These words have good power in our case as well. The pledge of any balance of credit in the account in favor of the bank is, as stated, a customary and accepted thing. Heftziba Shikun and Heftziba Engineering are not exceptions in this regard; Therefore, the presumption of knowledge of the pledge of the financial deposits in favor of the bank should also be applied to the creditors of these companies. This should be clarified: in the case of ICM The court ultimately refrained from applying the same constructive knowledge of the client's creditors regarding the pledge right available to the bank. However, this result stems from the circumstances in which the pledge in favor of the bank was imposed on Shares listed on the stock exchange held by the customer; Then, inter alia, "the share is not registered in the name of the purchaser, but in the name of a listing company that holds the share in trust for the member of the stock exchange who in turn holds the share in trust for the purchaser, and that the shares are usually held in the customer's 'securities account' at the bank" (ibid., paragraph 33). This is not the case in this case. We are dealing with a lien in favor of Mizrahi Bank, which was imposed on Money Deposits deposited in the accounts of Heftziba Investments and Heftziba Engineering - Then the rule on which the judge stood applies Associate, according to which it is accepted and known that the bank has priority in the funds of financial deposits, to the extent that the client's creditors have constructive knowledge of the bank's right to the funds.
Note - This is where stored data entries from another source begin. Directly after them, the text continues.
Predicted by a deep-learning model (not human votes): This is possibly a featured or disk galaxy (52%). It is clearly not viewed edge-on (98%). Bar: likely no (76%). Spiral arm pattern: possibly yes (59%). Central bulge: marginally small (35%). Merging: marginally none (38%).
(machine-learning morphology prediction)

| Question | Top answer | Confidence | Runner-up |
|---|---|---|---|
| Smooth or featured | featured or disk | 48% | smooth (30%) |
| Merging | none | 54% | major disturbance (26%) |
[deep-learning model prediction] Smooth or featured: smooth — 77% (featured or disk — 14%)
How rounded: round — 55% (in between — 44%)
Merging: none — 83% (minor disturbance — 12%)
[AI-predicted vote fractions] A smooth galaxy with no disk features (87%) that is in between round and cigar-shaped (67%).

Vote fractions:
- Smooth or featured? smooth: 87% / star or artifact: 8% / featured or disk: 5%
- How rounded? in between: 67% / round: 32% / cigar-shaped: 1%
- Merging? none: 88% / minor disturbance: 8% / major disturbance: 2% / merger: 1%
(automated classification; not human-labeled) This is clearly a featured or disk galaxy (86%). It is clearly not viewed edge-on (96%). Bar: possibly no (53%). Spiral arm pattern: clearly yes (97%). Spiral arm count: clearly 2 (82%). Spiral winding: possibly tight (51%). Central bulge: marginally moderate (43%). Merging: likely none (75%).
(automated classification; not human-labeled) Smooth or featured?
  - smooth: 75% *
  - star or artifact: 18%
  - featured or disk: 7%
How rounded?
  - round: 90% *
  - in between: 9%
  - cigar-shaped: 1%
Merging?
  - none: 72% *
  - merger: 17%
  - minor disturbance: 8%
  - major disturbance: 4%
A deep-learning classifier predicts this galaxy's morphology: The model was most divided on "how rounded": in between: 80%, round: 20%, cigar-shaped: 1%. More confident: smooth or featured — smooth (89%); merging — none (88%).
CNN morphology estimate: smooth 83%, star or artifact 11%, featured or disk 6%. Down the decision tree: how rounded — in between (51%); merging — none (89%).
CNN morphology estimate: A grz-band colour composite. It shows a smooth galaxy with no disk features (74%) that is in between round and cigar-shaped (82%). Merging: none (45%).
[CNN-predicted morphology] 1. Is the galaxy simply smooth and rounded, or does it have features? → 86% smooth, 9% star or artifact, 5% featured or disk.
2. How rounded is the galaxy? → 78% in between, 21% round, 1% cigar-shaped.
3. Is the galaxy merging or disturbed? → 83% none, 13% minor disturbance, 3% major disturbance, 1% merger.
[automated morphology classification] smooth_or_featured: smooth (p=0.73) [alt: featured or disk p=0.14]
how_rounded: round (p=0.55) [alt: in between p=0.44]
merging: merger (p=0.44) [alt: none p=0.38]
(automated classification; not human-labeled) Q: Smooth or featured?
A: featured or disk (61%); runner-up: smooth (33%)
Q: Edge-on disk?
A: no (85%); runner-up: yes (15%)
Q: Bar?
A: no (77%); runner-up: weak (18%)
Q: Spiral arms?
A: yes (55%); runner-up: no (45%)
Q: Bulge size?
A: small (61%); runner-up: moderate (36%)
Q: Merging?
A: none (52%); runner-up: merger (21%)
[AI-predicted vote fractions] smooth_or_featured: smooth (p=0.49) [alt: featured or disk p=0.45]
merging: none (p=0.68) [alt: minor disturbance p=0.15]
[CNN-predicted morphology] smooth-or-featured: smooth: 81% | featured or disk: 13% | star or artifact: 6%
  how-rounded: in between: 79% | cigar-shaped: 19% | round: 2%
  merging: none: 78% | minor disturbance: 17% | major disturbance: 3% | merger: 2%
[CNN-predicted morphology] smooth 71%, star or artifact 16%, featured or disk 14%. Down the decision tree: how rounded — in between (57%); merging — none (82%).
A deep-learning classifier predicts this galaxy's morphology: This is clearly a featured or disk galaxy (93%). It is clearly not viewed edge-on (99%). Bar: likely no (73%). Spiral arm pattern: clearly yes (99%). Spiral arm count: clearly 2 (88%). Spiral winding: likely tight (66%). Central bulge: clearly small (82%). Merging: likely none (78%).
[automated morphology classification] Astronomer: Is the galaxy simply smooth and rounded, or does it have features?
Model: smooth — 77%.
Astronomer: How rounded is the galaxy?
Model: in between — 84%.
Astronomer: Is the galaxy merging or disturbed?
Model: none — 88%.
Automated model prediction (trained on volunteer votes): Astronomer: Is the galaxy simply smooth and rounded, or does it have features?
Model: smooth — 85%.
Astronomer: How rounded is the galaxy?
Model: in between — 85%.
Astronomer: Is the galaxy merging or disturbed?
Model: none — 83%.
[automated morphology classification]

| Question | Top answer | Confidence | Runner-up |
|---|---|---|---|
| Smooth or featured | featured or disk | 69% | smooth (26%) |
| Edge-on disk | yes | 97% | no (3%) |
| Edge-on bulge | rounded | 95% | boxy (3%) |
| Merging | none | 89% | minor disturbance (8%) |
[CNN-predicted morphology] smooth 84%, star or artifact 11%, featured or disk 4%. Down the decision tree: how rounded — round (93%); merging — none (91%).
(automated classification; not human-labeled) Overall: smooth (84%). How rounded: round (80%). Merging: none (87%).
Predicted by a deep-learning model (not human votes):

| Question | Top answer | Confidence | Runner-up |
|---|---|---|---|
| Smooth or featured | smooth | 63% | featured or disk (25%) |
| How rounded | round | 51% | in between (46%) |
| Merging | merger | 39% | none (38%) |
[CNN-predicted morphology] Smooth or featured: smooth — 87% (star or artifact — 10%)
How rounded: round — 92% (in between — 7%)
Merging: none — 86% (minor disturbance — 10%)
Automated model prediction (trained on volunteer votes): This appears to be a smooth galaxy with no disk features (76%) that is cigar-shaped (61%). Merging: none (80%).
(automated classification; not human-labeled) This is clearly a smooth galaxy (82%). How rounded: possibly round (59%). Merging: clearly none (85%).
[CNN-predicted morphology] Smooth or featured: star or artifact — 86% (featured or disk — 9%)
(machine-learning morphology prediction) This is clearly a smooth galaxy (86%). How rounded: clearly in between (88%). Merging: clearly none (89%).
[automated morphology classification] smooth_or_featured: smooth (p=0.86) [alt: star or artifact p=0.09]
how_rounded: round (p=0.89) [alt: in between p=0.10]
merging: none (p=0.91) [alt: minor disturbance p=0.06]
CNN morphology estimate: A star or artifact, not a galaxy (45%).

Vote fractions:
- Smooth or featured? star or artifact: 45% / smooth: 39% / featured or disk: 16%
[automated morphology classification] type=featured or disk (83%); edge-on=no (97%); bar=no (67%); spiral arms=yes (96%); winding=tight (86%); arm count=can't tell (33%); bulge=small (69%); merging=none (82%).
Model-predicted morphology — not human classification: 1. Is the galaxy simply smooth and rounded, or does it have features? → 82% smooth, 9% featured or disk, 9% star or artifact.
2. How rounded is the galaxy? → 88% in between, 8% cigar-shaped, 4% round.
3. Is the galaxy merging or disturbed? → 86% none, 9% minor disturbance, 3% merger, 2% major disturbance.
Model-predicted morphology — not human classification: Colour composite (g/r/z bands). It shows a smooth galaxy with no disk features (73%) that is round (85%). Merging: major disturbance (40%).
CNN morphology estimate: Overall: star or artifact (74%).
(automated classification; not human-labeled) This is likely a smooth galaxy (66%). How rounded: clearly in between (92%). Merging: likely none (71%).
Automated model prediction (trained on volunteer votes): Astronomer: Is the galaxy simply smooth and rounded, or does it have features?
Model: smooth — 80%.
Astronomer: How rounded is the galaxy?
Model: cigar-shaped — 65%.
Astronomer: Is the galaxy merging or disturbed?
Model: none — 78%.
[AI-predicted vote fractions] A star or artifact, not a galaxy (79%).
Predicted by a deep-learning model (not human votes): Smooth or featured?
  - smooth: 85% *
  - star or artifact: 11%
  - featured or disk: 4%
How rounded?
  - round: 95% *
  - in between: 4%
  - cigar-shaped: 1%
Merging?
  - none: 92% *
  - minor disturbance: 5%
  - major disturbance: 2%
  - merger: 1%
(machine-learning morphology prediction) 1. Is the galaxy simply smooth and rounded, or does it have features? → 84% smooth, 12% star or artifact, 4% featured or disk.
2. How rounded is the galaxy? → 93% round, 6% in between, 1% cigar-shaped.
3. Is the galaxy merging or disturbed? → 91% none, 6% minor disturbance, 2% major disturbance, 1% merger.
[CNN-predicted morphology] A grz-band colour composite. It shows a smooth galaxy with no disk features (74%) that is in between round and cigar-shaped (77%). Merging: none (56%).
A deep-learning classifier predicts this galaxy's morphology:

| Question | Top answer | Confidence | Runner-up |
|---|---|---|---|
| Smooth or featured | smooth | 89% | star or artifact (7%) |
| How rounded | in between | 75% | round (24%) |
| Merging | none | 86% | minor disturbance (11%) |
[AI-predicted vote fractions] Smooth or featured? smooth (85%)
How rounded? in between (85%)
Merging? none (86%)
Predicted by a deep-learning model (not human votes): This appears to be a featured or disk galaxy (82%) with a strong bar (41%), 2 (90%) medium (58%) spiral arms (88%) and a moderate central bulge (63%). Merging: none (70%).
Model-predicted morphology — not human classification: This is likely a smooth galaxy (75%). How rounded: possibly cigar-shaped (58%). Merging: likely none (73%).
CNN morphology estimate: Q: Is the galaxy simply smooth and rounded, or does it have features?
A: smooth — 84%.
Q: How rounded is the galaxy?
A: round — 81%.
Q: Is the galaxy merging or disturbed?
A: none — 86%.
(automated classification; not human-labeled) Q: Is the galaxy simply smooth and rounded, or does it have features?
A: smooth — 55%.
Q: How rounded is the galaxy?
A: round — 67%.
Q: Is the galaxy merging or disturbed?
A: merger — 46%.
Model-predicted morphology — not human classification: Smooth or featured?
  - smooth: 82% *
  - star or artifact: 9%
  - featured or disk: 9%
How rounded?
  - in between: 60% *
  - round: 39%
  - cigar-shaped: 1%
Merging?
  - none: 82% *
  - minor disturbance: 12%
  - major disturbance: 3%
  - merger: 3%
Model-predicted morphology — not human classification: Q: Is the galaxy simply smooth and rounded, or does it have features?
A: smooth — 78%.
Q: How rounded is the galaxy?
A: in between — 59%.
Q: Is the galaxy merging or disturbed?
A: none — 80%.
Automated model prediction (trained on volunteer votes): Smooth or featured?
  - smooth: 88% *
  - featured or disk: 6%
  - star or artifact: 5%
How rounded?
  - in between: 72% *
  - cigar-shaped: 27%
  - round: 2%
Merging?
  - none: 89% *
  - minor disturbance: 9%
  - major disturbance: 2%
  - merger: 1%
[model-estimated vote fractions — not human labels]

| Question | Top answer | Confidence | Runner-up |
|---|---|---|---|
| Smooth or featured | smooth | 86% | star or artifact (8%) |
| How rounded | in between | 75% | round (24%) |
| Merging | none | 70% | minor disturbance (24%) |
In this regard, it should be emphasized that as far as these creditors are concerned, there is no question whether the customer's debt to the bank is as a debtor or as a guarantor - The emphasis is on the very existence of a debt to the bank, and in this context there is no significance to its source.
- Moreover, the judgment in the ICM Regarding the validity of an unregistered lien in circumstances in which the debtor company was in liquidation proceedings - At that time, the question arose as to how the alleged lack of publicity affects the rights of the other creditors. In our case, on the other hand, Bank Mizrahi exercised the liens in its favor on the eve of the liquidation proceedings and even before additional creditors entered the picture. Moreover, in the present case, Bank Mizrahi also had an independent right of offset in the deposits, which is not subject to or dependent on the right of pledge - And in this too, our matter differs from the interesting ICM. This is a contractual right that began in the relationship between Mizrahi Bank and Hefziba Investments, and between it and Hefziba Engineering, by virtue of the contractual system between the parties (Shalom Lerner Offset charges 88 (5769-2009); Civil Appeal 6412/16 Municipality of Baqa al-Gharbiya v. Cal Building in Tax Appeal (in a creditors' arrangement), [Published in Nevo] Paragraph 17 (May 12, 2019)); And as is well known, the right of offset also applies to third parties in bankruptcy proceedings, subject to the arrangement established today In Sections 526-525 30Insolvency and Economic Rehabilitation Law, 5778-2018 (and prior to the entry into force of the law, In the section 74 30Bankruptcy Ordinance [New Version], 5740-1980):
"The provision contained in section 74 of the Bankruptcy Ordinance turns the creditor into a kind of secured creditor, since the debt due to him is repaid by way of offset, while the debtor's regular creditors will be forced to make do with the balance of the debt after the offset (see: Shlomo Levin and Asher Grunis Bankruptcy, 241 (2010) (hereinafter: Levin and Grunis)). This means that the right of offset in bankruptcy constitutes an exception to the principle of equality, which is the 'overarching principle' in bankruptcy law. Not only will the ordinary creditors be forced to make do with only the relative portion of the debt, while the holder of the right of offset enjoys the full repayment of the debt, but the other creditors are not at all aware of the existence of this 'collateral', and cannot defend themselves against it in advance (Barak, paragraphs 21-23).(Judge Y. Danziger in Civil Appeal 2512/17 Fnitsev v. Migdal Insurance Company Ltd., [published in Nevo], paragraph 20 (April 10, 2018)).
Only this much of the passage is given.